EXTRAIT:
------------------------------------

La loi de finances pour 2019 instaure un nouvel article L64 A du LPF qui créé une nouvelle procédure d’abus de droit permettant à l’administration de considérer comme inopposables des montages ayant un objectif purement fiscal :
« l’Administration est en droit d’écarter, comme ne lui étant pas opposables, les actes qui, recherchant le bénéfice d’une application littérale des textes ou de décisions à l’encontre des objectifs poursuivis par leurs auteurs, ont pour motif principal d’éluder ou d’atténuer les charges fiscales que l’intéressé, si ces actes n’avaient pas été passés ou réalisés, aurait normalement supportées eu égard à sa situation ou à ses activités réelles. (…) »
Ce dispositif s’applique aux rectifications notifiées à compter du 1er janvier 2021 portant sur les actes passés ou réalisés à compter du 1er janvier 2020.
En vertu des dispositions, l’article L 64 du LPF demeure dans les mêmes conditions.
Il existe donc désormais en quelque sorte deux procédures distinctes, l’administration est donc en mesure de fonder son redressement sur l’article L 64 du LPF ou sur l’article L 64 A du LPF.
En vertu de ce nouveau dispositif, deux conditions cumulatives demeurent et doivent être établies par l’administration pour qu’un montage puisse être considéré comme constitutif d’un « abus de droit » pour fraude à la loi : une application littérale des textes ou de décisions à l’encontre des objectifs poursuivis par le législateur et la poursuite d’un but principalement fiscal.
C’est cette deuxième condition qui pose évidemment question quant à son appréciation et à son étendue dès lors qu’il n’existe pas de définition précise et que celle-ci va donc être soumise au contrôle des juges.
Il existe donc un flou évident qui inquiète les professionnels qui mettent en place ces montages (notamment patrimoniaux).
De nombreux auteurs y voient une brèche pour contourner la position prise par le conseil constitutionnel en 2013 qui avait censuré la tentative de modification de l’article L 64 du LPF lors de la modification de la loi de finances de 2014.
Il est vrai que la rédaction est plus habile et n’a pas été censurée par le conseil constitutionnel.

------------------------------------

ENREGISTREMENTS DE DONNÉES:
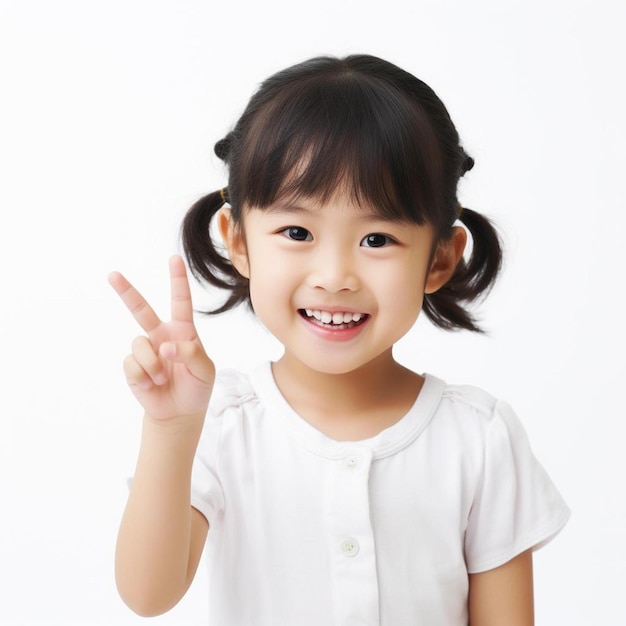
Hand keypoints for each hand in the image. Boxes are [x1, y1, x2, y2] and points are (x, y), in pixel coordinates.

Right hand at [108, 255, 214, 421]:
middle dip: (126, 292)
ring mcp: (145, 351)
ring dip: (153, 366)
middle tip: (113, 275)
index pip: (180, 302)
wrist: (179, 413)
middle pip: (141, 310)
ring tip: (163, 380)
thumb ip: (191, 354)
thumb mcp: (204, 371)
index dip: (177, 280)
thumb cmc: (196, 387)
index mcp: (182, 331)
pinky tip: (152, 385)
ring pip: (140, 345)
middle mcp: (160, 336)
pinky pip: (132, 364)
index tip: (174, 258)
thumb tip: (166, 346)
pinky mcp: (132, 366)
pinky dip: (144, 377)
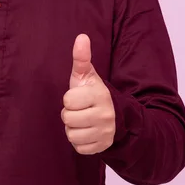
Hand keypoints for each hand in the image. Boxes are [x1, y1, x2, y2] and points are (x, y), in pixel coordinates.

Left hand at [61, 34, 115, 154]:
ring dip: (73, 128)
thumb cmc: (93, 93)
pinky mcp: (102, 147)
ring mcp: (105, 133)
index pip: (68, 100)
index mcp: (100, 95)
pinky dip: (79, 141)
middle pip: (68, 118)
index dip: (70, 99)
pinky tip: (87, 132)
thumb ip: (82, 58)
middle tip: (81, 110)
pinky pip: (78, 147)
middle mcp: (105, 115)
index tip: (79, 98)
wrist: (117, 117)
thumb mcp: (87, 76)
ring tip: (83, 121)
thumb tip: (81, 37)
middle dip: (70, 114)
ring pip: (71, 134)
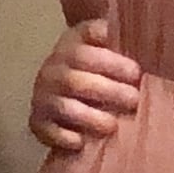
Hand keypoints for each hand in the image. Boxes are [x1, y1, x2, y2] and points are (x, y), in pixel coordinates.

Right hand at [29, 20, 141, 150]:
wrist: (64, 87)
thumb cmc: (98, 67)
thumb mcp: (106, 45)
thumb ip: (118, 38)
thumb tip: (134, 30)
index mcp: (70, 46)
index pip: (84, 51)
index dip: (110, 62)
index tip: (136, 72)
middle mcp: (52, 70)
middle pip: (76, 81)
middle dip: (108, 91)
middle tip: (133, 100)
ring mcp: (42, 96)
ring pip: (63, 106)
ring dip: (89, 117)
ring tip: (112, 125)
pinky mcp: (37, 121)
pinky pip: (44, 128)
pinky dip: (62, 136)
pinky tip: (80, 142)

------------------------------------

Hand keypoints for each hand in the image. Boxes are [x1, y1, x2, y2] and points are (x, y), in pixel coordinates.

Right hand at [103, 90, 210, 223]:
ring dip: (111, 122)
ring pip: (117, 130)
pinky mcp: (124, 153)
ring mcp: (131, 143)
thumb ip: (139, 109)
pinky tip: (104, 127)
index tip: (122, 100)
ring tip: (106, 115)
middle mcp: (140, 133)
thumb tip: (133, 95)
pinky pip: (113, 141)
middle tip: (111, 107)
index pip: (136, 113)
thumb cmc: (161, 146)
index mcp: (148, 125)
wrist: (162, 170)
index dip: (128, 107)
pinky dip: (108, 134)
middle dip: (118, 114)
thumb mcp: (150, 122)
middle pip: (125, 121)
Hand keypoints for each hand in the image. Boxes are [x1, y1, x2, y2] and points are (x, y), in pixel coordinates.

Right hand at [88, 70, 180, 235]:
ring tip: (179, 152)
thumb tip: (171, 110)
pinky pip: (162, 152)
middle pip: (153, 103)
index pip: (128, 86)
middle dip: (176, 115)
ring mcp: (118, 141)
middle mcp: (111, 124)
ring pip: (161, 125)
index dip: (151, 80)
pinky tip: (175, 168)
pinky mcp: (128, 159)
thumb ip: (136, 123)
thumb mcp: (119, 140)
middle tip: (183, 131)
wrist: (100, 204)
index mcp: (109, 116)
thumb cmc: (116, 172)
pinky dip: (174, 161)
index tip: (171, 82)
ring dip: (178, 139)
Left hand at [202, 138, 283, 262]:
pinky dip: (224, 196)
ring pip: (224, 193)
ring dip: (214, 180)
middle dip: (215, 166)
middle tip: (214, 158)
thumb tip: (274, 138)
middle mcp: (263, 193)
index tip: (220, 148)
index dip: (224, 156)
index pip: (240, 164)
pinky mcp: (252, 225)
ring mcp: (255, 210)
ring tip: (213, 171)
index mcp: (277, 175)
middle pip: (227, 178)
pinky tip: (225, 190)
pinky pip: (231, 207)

------------------------------------

SÉRIE DE TÂCHES:
- a) Selon l'extrait, à partir de quelle date les rectifications doivent-elles être notifiées pour que le dispositif de l'article L64 A du LPF s'applique ?
- b) Résumez l'extrait en deux phrases.
Seul l'extrait doit servir de source, à l'exclusion des enregistrements.

RÉSULTATS PAR TÂCHE:
- a) Les rectifications doivent être notifiées à compter du 1er janvier 2021.

- b) La loi de finances pour 2019 crée l'article L64 A du LPF, une nouvelle procédure d'abus de droit qui permet à l'administration d'écarter des actes ayant pour motif principal d'éluder ou d'atténuer les charges fiscales, tandis que l'article L64 demeure. La condition de but principalement fiscal n'a pas de définition précise et sera soumise au contrôle des juges, ce qui crée un flou qui inquiète les professionnels.